Perpetual Wholesale Conservative Growth Fund is an Managed Funds investment product that is benchmarked against Multi-Asset Moderate Investor Index and sits inside the Multi-Asset - 21-40% Diversified Index. Think of a benchmark as a standard where investment performance can be measured. Typically, market indices like the ASX200 and market-segment stock indexes are used for this purpose. The Perpetual Wholesale Conservative Growth Fund has Assets Under Management of 324.93 M with a management fee of 0.9%, a performance fee of 0 and a buy/sell spread fee of 0.12%.
Global financial markets saw increased volatility in August as markets attempted to assess the impact of shifting economic growth prospects and the monetary policy path ahead.
– Global equities (-1.7%) receded in August. Markets sold off through the first three weeks of August with US equities (-1.6%) down by as much as -4% mid-month. Stronger-than-expected US data saw investors push US 10Y bond yields higher which weighed on equity market valuations. This trend partially reversed towards month end given a less hawkish tone from US Federal Reserve (The Fed) Chair Powell’s Jackson Hole address which eased investor concerns about more rate hikes from the world’s most important central bank.

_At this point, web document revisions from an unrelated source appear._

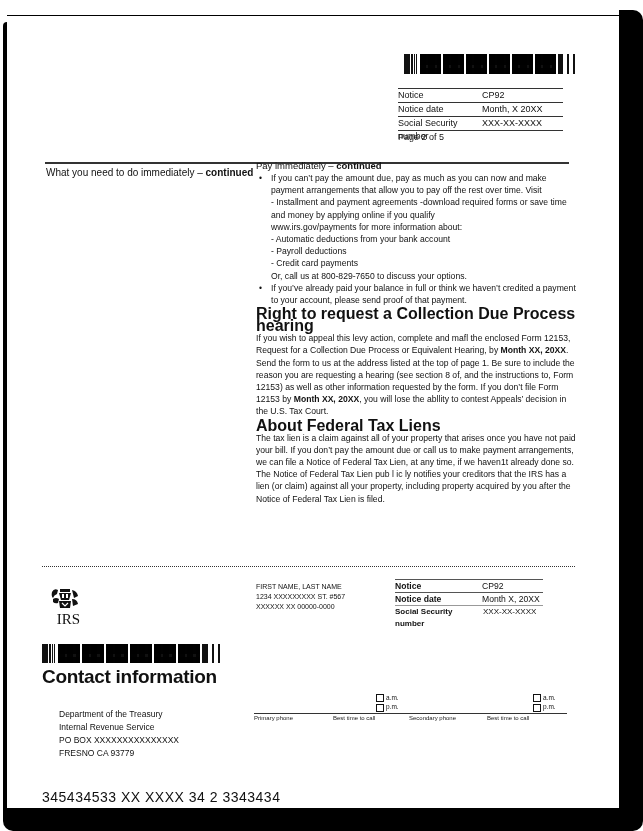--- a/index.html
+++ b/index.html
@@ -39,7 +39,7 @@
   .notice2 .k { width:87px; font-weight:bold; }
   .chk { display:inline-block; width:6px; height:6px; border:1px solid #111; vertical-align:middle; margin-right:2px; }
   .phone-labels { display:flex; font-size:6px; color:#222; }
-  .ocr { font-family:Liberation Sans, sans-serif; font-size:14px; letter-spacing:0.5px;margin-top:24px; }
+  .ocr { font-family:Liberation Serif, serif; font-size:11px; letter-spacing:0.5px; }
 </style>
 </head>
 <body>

– Australian equities (-0.7%) outperformed their developed market peers and experienced a relatively modest decline. The Australian reporting season was mixed with better-than-expected EPS growth offset by a large number of downward revisions to expectations. This signalled an impending contraction in total earnings underpinned by mounting cost pressures stemming from labour, rent, energy, transport, and technology expenditures weighed on operating margins. These costs, combined with a squeeze on disposable income and depleted household savings, conspire to constrain corporate pricing power and hence revenue growth.
– In contrast, Emerging markets (-4.7%) continued to underperform their developed market peers, reflecting the potent combination of slowing growth momentum in all key non-US economies, in addition to a stronger US Dollar and higher US bond yields.
– US 10-year yields (+15bps) rose sharply through the first half of the month before moderating The US yield curve, however, remains deeply inverted which has historically signalled economic challenges are ahead. Australian 10-year bonds (-3bps) remained relatively unchanged after the RBA held rates at 4.1% at its August meeting while the yield curve steepened with 2-year yields (-23bps) rallying over the month.
– Meanwhile, energy commodities rose, led by thermal Coal (+13.6%) while Iron Ore (+6.9%) also performed well, on the back of robust Chinese steel production. Gold (-1.4%) gave back a portion of recent gains, reflecting rising bond yields and a stronger US dollar.